CHURCH SERVICE: Sunday, Trinity 18 Service at Southease, Joint Parish Communion.

ANOTHER PLEA: To motorists who belt up and down the C7, many using it as a rat run. Please go easy on the accelerator, as it’s 30mph through our villages, which nearly all have blind exits/entrances and it’s very frightening trying to get out onto the C7. Like lots of other villagers and my visitors, I will not turn right to Lewes, but turn left and turn at what we call ‘the gap’ as we have better vision.
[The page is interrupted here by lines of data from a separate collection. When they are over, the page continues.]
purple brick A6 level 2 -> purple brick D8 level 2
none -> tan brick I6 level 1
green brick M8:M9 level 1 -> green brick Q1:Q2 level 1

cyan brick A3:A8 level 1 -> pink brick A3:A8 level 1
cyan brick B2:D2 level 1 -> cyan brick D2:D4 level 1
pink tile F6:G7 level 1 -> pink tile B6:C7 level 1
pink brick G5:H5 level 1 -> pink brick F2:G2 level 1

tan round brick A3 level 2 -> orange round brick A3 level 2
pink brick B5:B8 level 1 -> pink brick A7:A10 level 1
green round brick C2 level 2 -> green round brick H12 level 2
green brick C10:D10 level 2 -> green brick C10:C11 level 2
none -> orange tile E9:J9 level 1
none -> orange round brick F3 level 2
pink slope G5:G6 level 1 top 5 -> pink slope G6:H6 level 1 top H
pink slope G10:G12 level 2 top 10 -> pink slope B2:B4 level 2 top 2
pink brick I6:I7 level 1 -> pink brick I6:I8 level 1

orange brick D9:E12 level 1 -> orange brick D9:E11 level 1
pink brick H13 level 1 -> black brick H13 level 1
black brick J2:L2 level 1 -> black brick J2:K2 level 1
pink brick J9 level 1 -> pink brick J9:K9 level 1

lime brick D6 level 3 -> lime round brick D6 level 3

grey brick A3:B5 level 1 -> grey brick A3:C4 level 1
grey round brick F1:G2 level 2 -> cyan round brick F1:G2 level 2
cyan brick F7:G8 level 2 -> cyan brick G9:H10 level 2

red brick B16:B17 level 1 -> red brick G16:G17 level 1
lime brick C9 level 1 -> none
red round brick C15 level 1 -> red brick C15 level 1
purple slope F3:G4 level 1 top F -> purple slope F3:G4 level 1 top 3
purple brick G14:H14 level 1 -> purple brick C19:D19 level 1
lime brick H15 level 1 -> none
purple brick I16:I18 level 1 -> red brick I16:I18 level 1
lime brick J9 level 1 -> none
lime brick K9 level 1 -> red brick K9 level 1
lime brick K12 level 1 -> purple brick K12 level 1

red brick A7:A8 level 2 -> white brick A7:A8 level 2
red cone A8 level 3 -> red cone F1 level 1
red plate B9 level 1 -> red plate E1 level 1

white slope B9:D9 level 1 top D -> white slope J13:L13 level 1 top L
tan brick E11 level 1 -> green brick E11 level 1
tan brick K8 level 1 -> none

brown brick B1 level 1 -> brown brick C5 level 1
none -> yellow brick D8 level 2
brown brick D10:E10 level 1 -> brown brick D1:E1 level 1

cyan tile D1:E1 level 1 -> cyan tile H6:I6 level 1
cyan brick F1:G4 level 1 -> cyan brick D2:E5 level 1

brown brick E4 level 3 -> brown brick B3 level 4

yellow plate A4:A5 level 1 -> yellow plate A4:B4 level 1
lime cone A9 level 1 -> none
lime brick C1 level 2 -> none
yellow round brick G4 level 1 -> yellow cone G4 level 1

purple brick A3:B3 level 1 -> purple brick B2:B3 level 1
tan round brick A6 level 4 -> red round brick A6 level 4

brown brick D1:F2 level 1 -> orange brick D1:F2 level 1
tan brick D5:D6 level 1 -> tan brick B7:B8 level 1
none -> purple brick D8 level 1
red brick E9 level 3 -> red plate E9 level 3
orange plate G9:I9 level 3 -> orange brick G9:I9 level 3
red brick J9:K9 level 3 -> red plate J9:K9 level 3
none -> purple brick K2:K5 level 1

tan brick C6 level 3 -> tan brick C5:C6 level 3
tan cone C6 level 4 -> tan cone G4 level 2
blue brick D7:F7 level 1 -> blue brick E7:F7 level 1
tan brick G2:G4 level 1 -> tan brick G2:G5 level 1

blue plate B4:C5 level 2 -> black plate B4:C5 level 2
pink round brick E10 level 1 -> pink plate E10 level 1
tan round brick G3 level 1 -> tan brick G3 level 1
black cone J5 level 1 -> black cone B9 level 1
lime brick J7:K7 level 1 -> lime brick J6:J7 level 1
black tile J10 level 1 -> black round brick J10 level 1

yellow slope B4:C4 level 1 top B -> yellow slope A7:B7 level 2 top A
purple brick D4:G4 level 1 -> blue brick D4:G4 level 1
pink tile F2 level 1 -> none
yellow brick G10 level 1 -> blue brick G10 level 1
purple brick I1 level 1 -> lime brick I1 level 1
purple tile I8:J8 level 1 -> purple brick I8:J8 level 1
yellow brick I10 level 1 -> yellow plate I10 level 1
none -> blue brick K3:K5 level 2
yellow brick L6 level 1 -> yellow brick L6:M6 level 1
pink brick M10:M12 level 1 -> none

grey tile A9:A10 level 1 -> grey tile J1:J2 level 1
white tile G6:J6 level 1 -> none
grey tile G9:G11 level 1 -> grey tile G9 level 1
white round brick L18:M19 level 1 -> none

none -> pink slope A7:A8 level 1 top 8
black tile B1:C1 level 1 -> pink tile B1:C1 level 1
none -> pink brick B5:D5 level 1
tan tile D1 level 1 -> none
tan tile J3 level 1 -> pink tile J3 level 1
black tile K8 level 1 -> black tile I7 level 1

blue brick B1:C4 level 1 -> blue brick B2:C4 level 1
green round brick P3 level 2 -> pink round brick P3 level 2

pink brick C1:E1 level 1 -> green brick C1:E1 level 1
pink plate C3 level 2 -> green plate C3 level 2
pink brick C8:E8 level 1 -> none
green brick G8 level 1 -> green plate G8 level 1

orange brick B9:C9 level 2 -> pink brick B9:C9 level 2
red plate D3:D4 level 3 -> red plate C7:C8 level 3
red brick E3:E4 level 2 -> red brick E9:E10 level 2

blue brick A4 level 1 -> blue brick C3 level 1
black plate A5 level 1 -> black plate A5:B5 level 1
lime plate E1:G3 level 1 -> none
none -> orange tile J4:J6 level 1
COURAGE: I don’t know if any readers watched Without Limits: Australia (BBC1), when a team of injured British and Australian veterans embarked on a 1,000 mile journey across Western Australia’s remote Kimberley region. It was a really eye-opening insight to what courage these people have to overcome such disabilities. I also watched the opening ceremony of the Invictus Games 2018 and felt a complete wimp as I don’t have a courageous spirit, a trip to London on a train is too much for me these days, especially when you don’t know where and when you’ll end up at a destination, which may be, if you’re lucky, near your planned destination and you manage in the first place to cope with the gap between platform and train. Having had friends younger than me come to grief travelling by train I think I’ll stick to coach trips. You don’t have to be scared of old age, you just have to cope with it and find alternative ways.